##### Data for processing
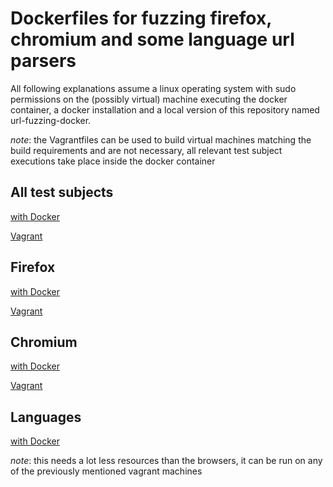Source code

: 
# Dockerfiles for fuzzing firefox, chromium and some language url parsers
All following explanations assume a linux operating system with sudo permissions on the (possibly virtual) machine executing the docker container, a docker installation and a local version of this repository named url-fuzzing-docker. 

*note*: the Vagrantfiles can be used to build virtual machines matching the build requirements and are not necessary, all relevant test subject executions take place inside the docker container

## All test subjects
[with Docker](combined/README.md)

[Vagrant](combined/vagrant/README.md)

## Firefox
[with Docker](firefox/README.md)

[Vagrant](firefox/vagrant/README.md)

## Chromium
[with Docker](chromium/README.md)

[Vagrant](chromium/vagrant/README.md)

## Languages
[with Docker](languagefuzzing/README.md)

*note*: this needs a lot less resources than the browsers, it can be run on any of the previously mentioned vagrant machines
##########
Written task: Print every line of the records verbatim, leaving out the pictures.

Solution to this task:
Source code

: 
# Dockerfiles for fuzzing firefox, chromium and some language url parsers
All following explanations assume a linux operating system with sudo permissions on the (possibly virtual) machine executing the docker container, a docker installation and a local version of this repository named url-fuzzing-docker. 

*note*: the Vagrantfiles can be used to build virtual machines matching the build requirements and are not necessary, all relevant test subject executions take place inside the docker container

## All test subjects
[with Docker](combined/README.md)

[Vagrant](combined/vagrant/README.md)

## Firefox
[with Docker](firefox/README.md)

[Vagrant](firefox/vagrant/README.md)

## Chromium
[with Docker](chromium/README.md)

[Vagrant](chromium/vagrant/README.md)

## Languages
[with Docker](languagefuzzing/README.md)

*note*: this needs a lot less resources than the browsers, it can be run on any of the previously mentioned vagrant machines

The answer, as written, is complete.